Tout comme lui, des centaines d’Espagnols au chômage depuis des mois ont quitté une Espagne en crise et ont mis le cap sur l’un des pays les plus riches au monde, une solution qui semblait infaillible. Une fois sur place, le mythe s’est vite effondré. Les portes ne s’ouvrent pas à ceux qui n’ont pas assez de qualifications et ne maîtrisent aucune langue étrangère.
Une vague de migrants espagnols
Les autorités norvégiennes ne veulent rien savoir de ces nouveaux arrivants. Certains ont dépensé toutes leurs économies et survivent tant bien que mal, parfois dans la rue. En août 2011, Paco a de nouveau emprunté de l’argent à ses parents et a acheté un aller simple pour Bergen [la 2e ville du pays]. C’était la première fois qu’il quittait l’Espagne. Il est arrivé avec 225 euros en poche.
Les premiers jours, il a parcouru l’une des villes les plus pittoresques au monde. “J’avais un petit sac à dos que je laissais à la consigne de la gare. Pour cinq couronnes (0,75 euros), je pouvais utiliser les toilettes et me laver. Un jour, j’ai croisé un autre Espagnol qui m’a parlé d’un foyer où l’on pouvait aller dans la journée pour manger et être au chaud.”
La Fondation Robin Hood occupe deux étages d’une maison en bois, dans le centre de Bergen. Le foyer a ouvert en 2003, “avec l’objectif d’héberger les familles norvégiennes les plus pauvres, incapables de payer quatre euros pour un café”, explique Wenche Berg Husebo, présidente de cette organisation privée (financée par l’Etat à hauteur de 270 000 euros).
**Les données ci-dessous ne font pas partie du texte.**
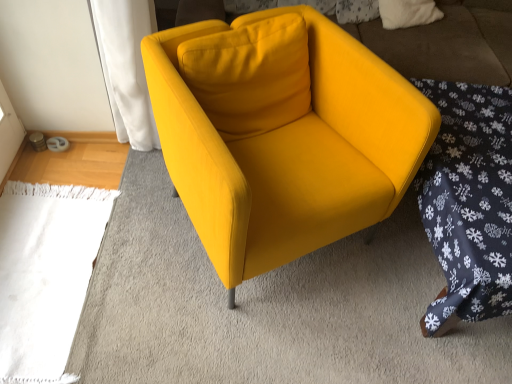
Describe the element at coordinates (290, 150) in the screenshot. The height and width of the screenshot is (384, 512). I see `matte yellow armchair at center` at that location.

At what (x,y) coordinates should I click in order to perform the action: click on matte yellow armchair at center. Please return your answer as a coordinate pair (x, y). Image resolution: width=512 pixels, height=384 pixels. Looking at the image, I should click on (290, 150).

Locate an element on the screen. dark blue snowflake-patterned fabric at lower right is located at coordinates click(x=468, y=202).

Describe the element at coordinates (468, 202) in the screenshot. I see `dark blue snowflake-patterned fabric at lower right` at that location.

At what (x,y) coordinates should I click in order to perform the action: click on matte yellow armchair at center. Please return your answer as a coordinate pair (x, y). This screenshot has width=512, height=384. Looking at the image, I should click on (290, 150).

Would you say dark blue snowflake-patterned fabric at lower right is to the left or to the right of matte yellow armchair at center in the picture?

Clearly, dark blue snowflake-patterned fabric at lower right is on the right of matte yellow armchair at center in the image.

Which object is more forward, dark blue snowflake-patterned fabric at lower right or matte yellow armchair at center?

→ Positioned in front is matte yellow armchair at center.

Which is behind, point (446, 92) or point (340, 200)?

The point (446, 92) is farther.

From the image's perspective, is dark blue snowflake-patterned fabric at lower right above matte yellow armchair at center?

Actually, dark blue snowflake-patterned fabric at lower right appears below matte yellow armchair at center in the image.

From a real-world perspective, is dark blue snowflake-patterned fabric at lower right on matte yellow armchair at center?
On est mercredi matin et à Robin Hood, on entend surtout parler espagnol. Soixante à cent personnes passent quotidiennement dans les locaux. Selon Marcos Amano, le directeur, la moitié d’entre elles sont des Espagnols.
“Avant, on voyait des Norvégiens, des Polonais, quelques familles de réfugiés politiques… mais depuis mars dernier, des Espagnols ont commencé à arriver,affirme Wenche Berg Husebo. Depuis début février, on en a vu 250. Au début, c’était des hommes de tous âges, puis sont arrivées les femmes célibataires dans la trentaine. Et après, les pères de famille, parfois accompagnés de leurs enfants. Pour la plupart, ils ne trouvent pas de travail car ils ne parlent ni le norvégien ni l’anglais.”
Grâce au pétrole, à l’Etat-providence enviable, aux politiques de conciliation et, surtout, aux salaires élevés et au taux de chômage extrêmement bas (3 %), la Norvège séduit : depuis quelques mois, le pays accueille un nouveau genre d’immigrant, les Espagnols qui sont partis à cause du chômage de longue durée et de la baisse progressive des salaires. Les journaux norvégiens les ont baptisés “les travailleurs-réfugiés de l’euro”.
Le froid, la langue et la cherté de la vie
La prospérité norvégienne associée aux documentaires sur les Espagnols dans le monde (nombreux sont ceux qui citent ces programmes lorsqu’on leur demande pourquoi ils ont choisi ce pays, les trois dernières émissions consacrées à la Norvège ont été regardées par 2,8 millions à 3,5 millions de téléspectateurs) persuadent de plus en plus d’Espagnols (à l’Ambassade d’Espagne, le nombre d’inscrits est passé de 358 en 2010 à 513 en 2011, bien que beaucoup de personnes ne se déclarent pas).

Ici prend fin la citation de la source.